More than half of the UK’s employers are increasingly recruiting overseas workers to help combat skills shortages – but this is still not enough to beat the ongoing recruitment crisis here.
Figures from the Chartered Institute of Personnel and Development (CIPD) show that 85% of employers experienced recruitment difficulties last year, with management vacancies the hardest to fill.
Almost two-fifths of employers recruited staff from abroad to fill vacancies last year, with half of that number increasing the proportion of migrant labour in the last 12 months.
In the public sector, 44% of organisations have recruited overseas staff, and this seems to be paying dividends, with employers in this sector reporting fewer recruitment problems than last year.

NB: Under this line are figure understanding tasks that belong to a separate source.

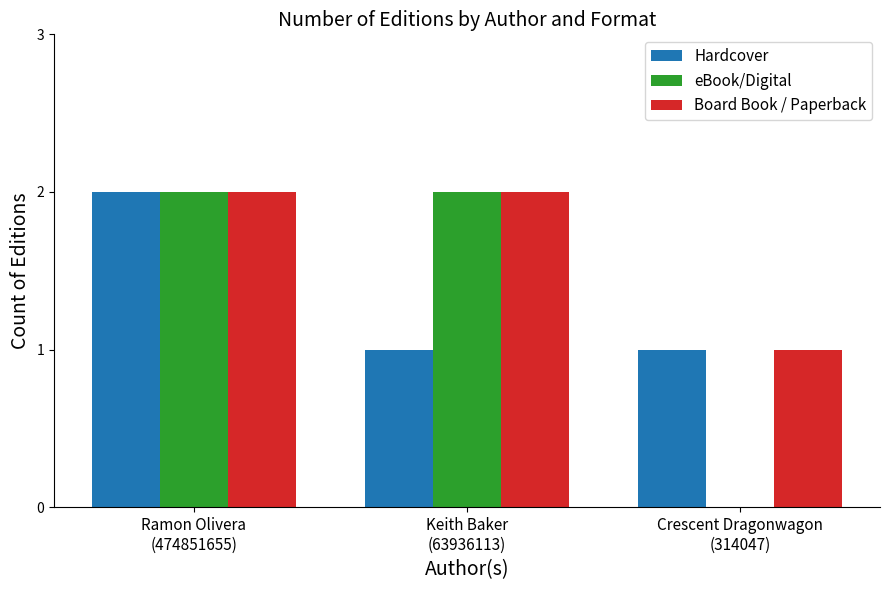

Is it true that Board Book / Paperback equals 2 at Ramon Olivera
(474851655)?

True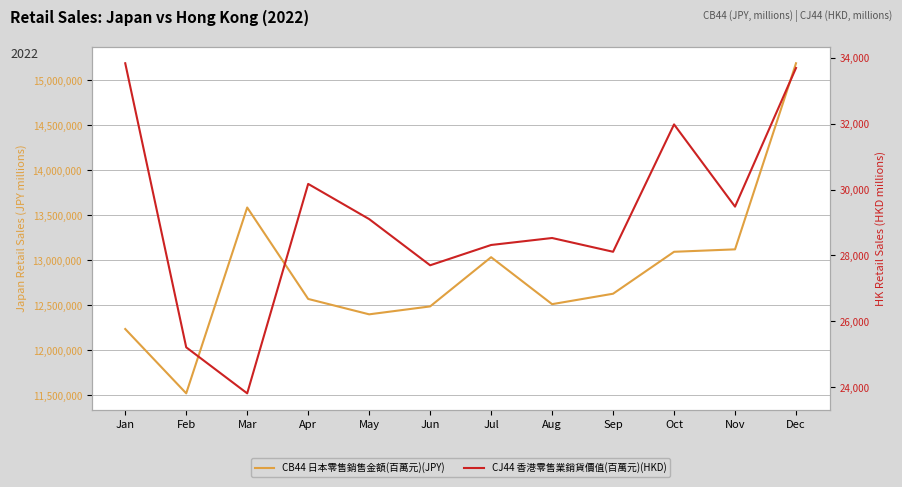

Does the chart have visible grid lines?

Yes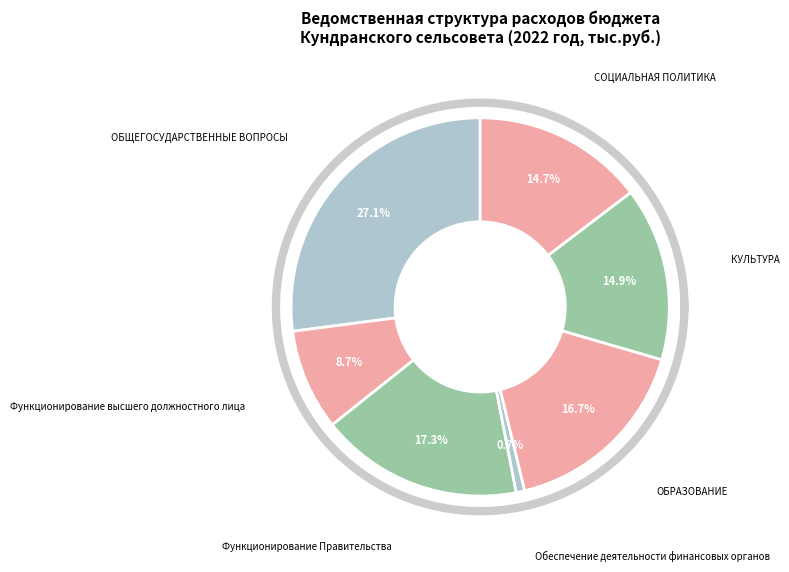

Does Обеспечение деятельности финансовых органов account for over 50% of the chart?

No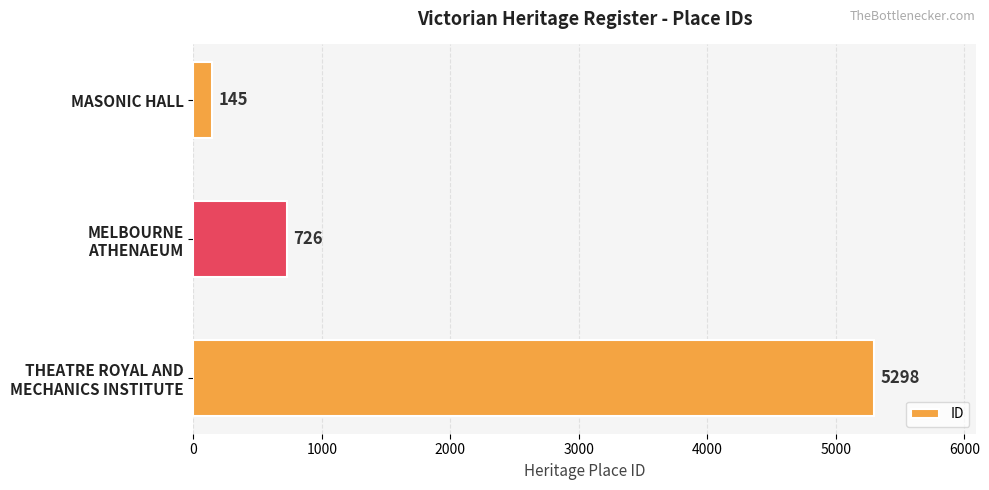

Reading top to bottom, what are all the values shown in this chart?

145	726	5298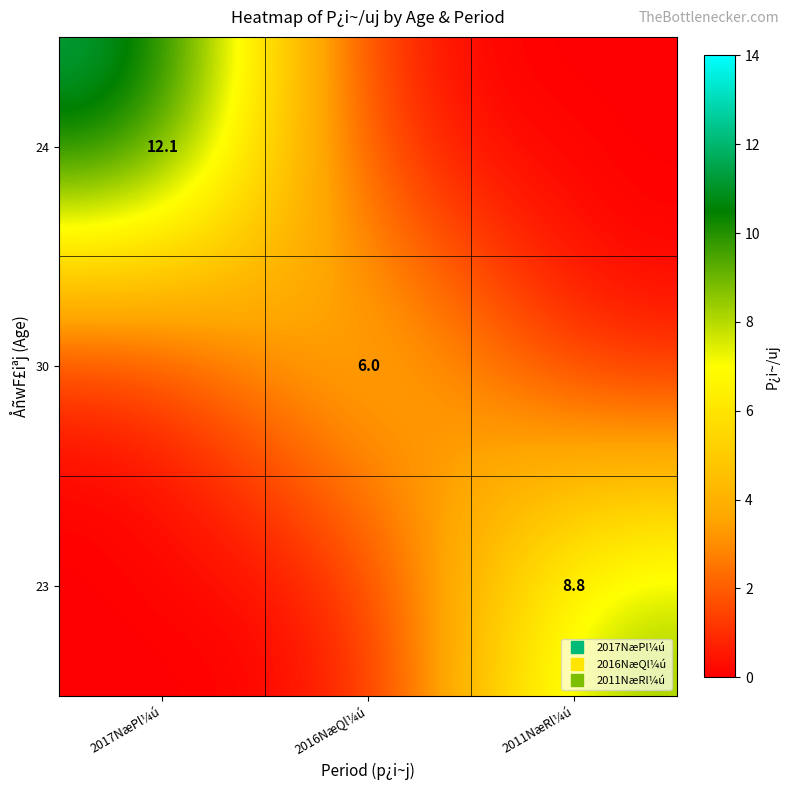

At which label does 23 reach its peak?

2011NæRl¼ú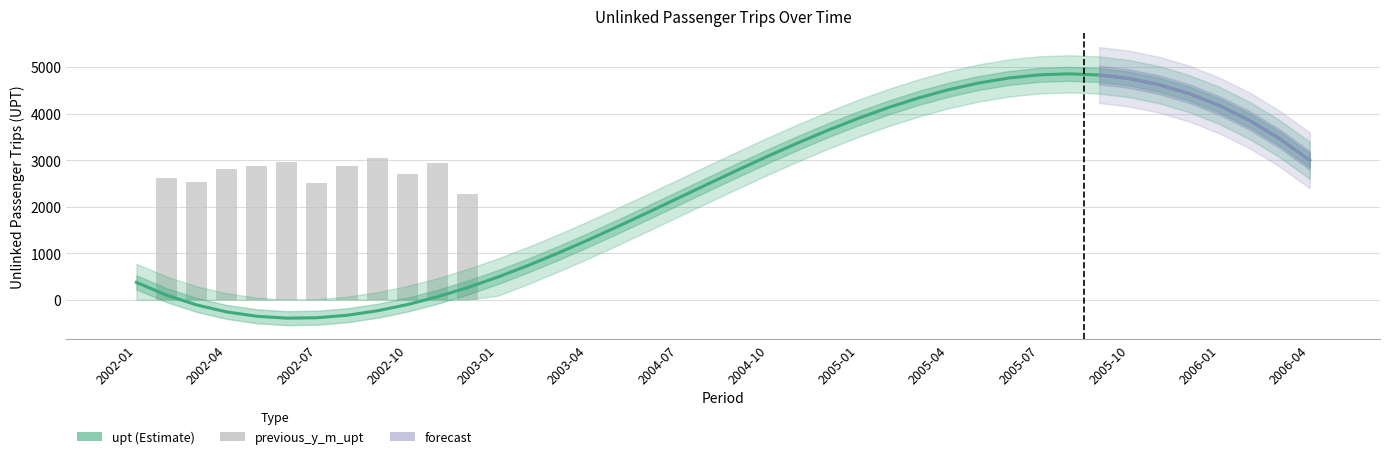

What position from the left is 2003-03?

15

Most organisations use migrant workers as part of a long-term strategy, with 76% awarding permanent contracts, compared to just 16% who used staff from abroad to fill seasonal vacancies.
The CIPD believes that migrants are benefiting employers and the economy by helping to fill skills shortages across the workforce.
Recruitment and retention adviser, Rebecca Clake, warned that any fresh legislation to limit immigration could prove damaging. “In the face of such persistent recruitment difficulties, it is not surprising that many employers are looking overseas for new recruits,” she said. “This shows how crucially important it is for the UK eco-nomy that the government does not unduly restrict the supply of labour by limiting immigration.
“If the new rules are set too tightly, employers will be left struggling to function due to a labour shortage,” she added.
Earlier figures from the Home Office found that 40,000 workers from the new EU member states entered the British workforce in the first quarter of 2005, helping to fill key skills gaps.
The government has appointed Lin Homer director general of the Immigration and Nationality Directorate (IND) with overall responsibility for managed migration, border control, asylum and citizenship.